Il piccolo bambino era sfuggito alla madre: mentre lei spossata dal caldo già opprimente all'alba, indulgeva sotto una doccia tiepida, che aumentava il suo torpore, fu allora che il piccolo sgusciò via dal portone di casa rimasto misteriosamente aperto, il bimbo aveva appena cominciato a camminare, ed era simile a un goffo anatroccolo, aveva visto subito le rotaie brunite, le sfioró con le manine paffute, si scottó, si allontanó impaurito poi sali serio sulle traversine di legno e comincio a saltarci sopra: "uno, uno" scandiva era l'unico numero che conoscesse, così il bimbo avanzava sulle traversine di legno, nel caldo e il tempo era come rallentato, era simile al torrente che li accanto si muoveva mille e quasi gelatinoso, limpido, sui pochi lucci stupiti.

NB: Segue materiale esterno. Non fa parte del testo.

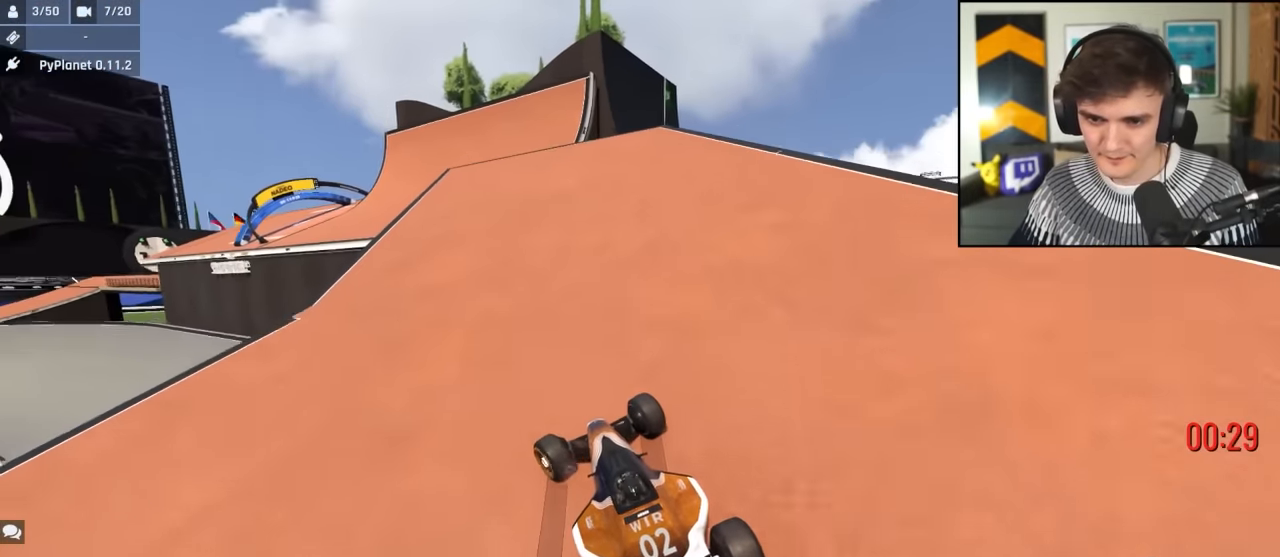
{"keys": ["left", "up"], "events": [[83, "left", "down"], [183, "left", "up"], [267, "left", "down"], [467, "left", "up"], [500, "left", "down"]]}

Pure il treno si muoveva torpido e goffo oppresso da chissà quale stanchezza, si spingeva con sforzo nel caldo, avanzava mostruoso e pesante sulle traversine di legno e quando il macchinista vide il piccino da lontano pure il sul orrore fu lento e soffocato, quasi subacqueo e lenta era la mano che forse verso il freno.
Intanto la madre oppressa dal caldo uscì dalla doccia e già sudava di nuovo avvolta nell'accappatoio: non vide il piccino nel box volse lenta gli occhi verso la linea ferrata e una ferma paura le si formó negli occhi perciò con passi felpati si diresse verso le rotaie, a piccoli passi, stremati d'orrore.
Il macchinista raggiunse lentamente il freno, il mostro d'acciaio aumentò la sua lentezza e sonnolento, sornione un una nuvola di vapore pesante si fermó davanti, proprio davanti a un passo dal bambino caracollante.
Nell'area colma di vapore, liquida, si perse il grido della madre.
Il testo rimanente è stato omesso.